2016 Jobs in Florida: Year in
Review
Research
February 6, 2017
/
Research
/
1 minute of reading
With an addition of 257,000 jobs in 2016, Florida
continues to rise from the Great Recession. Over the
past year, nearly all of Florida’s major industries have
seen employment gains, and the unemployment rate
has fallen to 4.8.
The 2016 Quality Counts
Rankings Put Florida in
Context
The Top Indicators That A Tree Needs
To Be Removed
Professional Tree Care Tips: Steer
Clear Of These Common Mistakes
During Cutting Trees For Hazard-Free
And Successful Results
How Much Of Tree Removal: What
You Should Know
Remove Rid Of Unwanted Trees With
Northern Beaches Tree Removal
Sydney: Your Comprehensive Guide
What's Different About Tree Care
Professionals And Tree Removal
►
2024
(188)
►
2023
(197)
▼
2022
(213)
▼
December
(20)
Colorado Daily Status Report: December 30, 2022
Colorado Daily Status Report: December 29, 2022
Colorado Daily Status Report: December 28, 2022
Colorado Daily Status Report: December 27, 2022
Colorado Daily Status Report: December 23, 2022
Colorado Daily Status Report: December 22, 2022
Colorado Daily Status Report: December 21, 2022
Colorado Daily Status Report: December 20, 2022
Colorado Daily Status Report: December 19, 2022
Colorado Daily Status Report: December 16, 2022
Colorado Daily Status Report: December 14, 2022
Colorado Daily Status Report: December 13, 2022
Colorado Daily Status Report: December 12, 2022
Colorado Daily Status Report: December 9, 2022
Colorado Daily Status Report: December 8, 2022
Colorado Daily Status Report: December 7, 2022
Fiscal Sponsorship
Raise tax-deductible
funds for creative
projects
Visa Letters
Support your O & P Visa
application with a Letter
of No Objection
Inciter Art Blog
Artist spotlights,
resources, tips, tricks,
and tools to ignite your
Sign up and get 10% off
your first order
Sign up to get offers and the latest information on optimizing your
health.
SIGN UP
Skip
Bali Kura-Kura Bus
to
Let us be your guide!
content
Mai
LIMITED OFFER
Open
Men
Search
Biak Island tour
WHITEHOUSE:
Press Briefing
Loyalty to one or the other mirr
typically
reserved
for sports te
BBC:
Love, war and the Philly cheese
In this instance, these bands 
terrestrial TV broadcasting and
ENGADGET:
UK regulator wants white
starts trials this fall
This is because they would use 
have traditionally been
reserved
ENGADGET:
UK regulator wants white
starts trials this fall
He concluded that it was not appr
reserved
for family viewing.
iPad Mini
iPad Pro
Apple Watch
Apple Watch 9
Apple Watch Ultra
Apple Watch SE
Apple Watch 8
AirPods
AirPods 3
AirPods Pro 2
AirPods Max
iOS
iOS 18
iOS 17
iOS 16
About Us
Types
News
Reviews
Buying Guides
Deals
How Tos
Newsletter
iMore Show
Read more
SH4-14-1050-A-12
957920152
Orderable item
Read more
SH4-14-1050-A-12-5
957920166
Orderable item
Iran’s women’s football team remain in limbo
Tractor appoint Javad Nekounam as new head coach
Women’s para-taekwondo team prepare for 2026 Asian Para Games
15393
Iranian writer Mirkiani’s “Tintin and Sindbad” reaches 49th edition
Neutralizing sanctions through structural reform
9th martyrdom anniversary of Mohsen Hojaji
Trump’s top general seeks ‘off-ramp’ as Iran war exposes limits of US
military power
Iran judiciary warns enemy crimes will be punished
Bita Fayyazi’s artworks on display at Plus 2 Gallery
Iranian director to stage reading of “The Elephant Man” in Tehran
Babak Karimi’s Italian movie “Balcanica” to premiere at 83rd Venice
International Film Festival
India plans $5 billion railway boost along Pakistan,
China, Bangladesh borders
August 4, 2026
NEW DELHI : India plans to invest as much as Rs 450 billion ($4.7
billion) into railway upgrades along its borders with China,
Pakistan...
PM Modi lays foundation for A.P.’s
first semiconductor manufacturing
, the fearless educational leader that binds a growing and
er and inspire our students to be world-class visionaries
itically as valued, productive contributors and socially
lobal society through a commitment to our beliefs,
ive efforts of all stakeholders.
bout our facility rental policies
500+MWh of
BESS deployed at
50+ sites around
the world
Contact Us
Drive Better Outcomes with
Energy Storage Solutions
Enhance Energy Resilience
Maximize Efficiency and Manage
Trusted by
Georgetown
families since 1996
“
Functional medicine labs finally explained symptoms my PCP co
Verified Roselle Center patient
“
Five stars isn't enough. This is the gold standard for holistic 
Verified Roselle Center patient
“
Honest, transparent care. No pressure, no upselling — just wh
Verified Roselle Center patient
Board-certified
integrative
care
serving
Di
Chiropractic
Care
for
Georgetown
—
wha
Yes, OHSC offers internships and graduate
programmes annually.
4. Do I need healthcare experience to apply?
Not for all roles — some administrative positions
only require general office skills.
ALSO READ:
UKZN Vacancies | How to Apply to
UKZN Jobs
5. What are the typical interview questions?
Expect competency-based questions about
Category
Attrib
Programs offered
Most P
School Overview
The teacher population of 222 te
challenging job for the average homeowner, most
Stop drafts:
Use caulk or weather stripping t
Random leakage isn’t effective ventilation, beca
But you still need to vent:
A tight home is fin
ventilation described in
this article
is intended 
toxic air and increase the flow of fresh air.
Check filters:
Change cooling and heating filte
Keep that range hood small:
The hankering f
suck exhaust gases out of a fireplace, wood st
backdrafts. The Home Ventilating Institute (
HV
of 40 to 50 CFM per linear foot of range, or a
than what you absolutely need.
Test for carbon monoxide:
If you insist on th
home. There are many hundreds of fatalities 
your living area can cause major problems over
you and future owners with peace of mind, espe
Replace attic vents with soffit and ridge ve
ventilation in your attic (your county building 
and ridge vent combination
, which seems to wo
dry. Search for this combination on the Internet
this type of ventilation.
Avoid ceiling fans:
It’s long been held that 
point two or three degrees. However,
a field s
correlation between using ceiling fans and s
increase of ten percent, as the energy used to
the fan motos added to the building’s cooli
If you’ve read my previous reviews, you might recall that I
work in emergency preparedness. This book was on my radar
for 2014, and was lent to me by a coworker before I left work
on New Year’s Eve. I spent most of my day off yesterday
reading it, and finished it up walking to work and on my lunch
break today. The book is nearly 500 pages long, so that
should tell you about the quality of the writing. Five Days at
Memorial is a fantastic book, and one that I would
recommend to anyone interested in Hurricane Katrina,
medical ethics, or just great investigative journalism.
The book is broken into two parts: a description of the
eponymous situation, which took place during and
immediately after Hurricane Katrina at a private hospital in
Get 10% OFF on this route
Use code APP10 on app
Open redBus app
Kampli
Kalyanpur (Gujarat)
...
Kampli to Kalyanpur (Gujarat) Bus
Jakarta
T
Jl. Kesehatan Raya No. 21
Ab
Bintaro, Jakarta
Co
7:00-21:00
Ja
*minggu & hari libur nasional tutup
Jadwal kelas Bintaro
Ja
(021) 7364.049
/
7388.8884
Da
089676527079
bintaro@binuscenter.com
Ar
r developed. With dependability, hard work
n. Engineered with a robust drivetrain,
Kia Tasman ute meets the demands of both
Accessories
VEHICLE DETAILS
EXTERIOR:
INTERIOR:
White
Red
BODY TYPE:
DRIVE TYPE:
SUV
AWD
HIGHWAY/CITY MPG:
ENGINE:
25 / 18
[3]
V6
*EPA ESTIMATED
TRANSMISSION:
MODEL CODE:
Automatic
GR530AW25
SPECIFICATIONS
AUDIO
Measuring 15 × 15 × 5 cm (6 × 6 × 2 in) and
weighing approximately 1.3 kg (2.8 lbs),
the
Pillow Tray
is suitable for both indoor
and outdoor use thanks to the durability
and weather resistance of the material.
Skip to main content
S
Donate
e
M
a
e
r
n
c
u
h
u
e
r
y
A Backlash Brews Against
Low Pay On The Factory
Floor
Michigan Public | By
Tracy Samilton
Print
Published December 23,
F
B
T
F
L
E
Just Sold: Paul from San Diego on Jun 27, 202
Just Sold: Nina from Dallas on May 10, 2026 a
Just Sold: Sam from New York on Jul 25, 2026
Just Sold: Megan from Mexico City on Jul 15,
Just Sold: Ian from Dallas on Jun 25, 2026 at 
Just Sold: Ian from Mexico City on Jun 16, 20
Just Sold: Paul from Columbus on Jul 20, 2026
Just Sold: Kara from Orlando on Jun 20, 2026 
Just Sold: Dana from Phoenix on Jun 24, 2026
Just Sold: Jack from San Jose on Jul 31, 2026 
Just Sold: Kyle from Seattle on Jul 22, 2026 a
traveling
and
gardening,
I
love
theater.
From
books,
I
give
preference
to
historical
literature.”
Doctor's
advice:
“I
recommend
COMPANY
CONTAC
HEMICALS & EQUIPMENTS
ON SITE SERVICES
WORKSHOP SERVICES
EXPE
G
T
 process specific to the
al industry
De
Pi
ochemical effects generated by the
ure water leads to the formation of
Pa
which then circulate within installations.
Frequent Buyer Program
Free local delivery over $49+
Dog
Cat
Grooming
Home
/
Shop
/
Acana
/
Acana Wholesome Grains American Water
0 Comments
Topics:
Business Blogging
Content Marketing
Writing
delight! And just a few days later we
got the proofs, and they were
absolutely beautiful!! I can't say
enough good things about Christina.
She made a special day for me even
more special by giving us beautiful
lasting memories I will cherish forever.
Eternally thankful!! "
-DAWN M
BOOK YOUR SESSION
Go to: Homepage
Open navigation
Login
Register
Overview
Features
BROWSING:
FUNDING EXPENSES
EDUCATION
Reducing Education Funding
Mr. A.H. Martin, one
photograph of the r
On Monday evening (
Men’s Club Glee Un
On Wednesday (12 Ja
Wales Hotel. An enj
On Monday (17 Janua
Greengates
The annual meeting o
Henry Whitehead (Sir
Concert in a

§ **What to produce**
Each line above that contains the word "ceiling" should be copied.

§ **Response to this exercise**
Avoid ceiling fans:
correlation between using ceiling fans and s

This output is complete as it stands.